### Records for processing
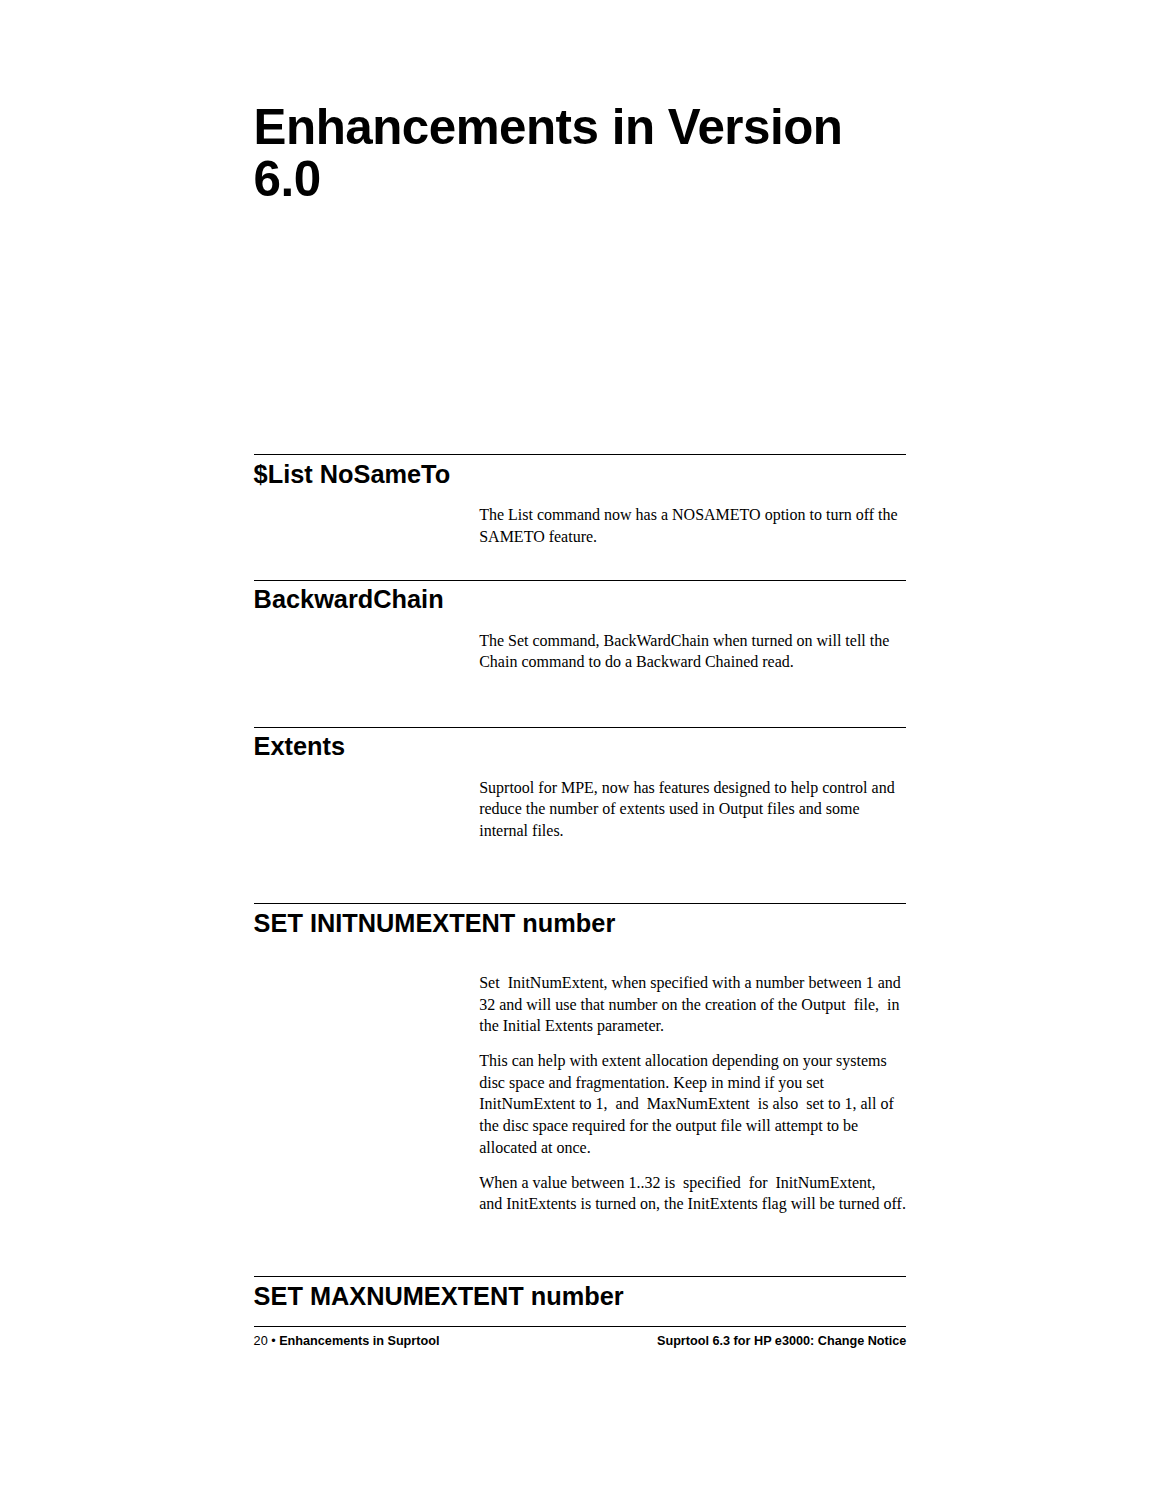Enhancements in Version 6.0
$List NoSameTo
The List command now has a NOSAMETO option to turn off the SAMETO feature.
BackwardChain
The Set command, BackWardChain when turned on will tell the Chain command to do a Backward Chained read.
Extents
Suprtool for MPE, now has features designed to help control and reduce the number of extents used in Output files and some internal files.
SET INITNUMEXTENT number
Set InitNumExtent, when specified with a number between 1 and 32 and will use that number on the creation of the Output file, in the Initial Extents parameter.
This can help with extent allocation depending on your systems disc space and fragmentation. Keep in mind if you set InitNumExtent to 1, and MaxNumExtent is also set to 1, all of the disc space required for the output file will attempt to be allocated at once.
When a value between 1..32 is specified for InitNumExtent, and InitExtents is turned on, the InitExtents flag will be turned off.
SET MAXNUMEXTENT number
20 • Enhancements in Suprtool
Suprtool 6.3 for HP e3000: Change Notice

### Your task
Here the job is to set down exactly the lines of the material above that fall between the one with "The Set command, BackWardChain" and the one with "SET INITNUMEXTENT number", inclusive, and nothing beyond them.

### Answer box
The Set command, BackWardChain when turned on will tell the Chain command to do a Backward Chained read.
Extents
Suprtool for MPE, now has features designed to help control and reduce the number of extents used in Output files and some internal files.
SET INITNUMEXTENT number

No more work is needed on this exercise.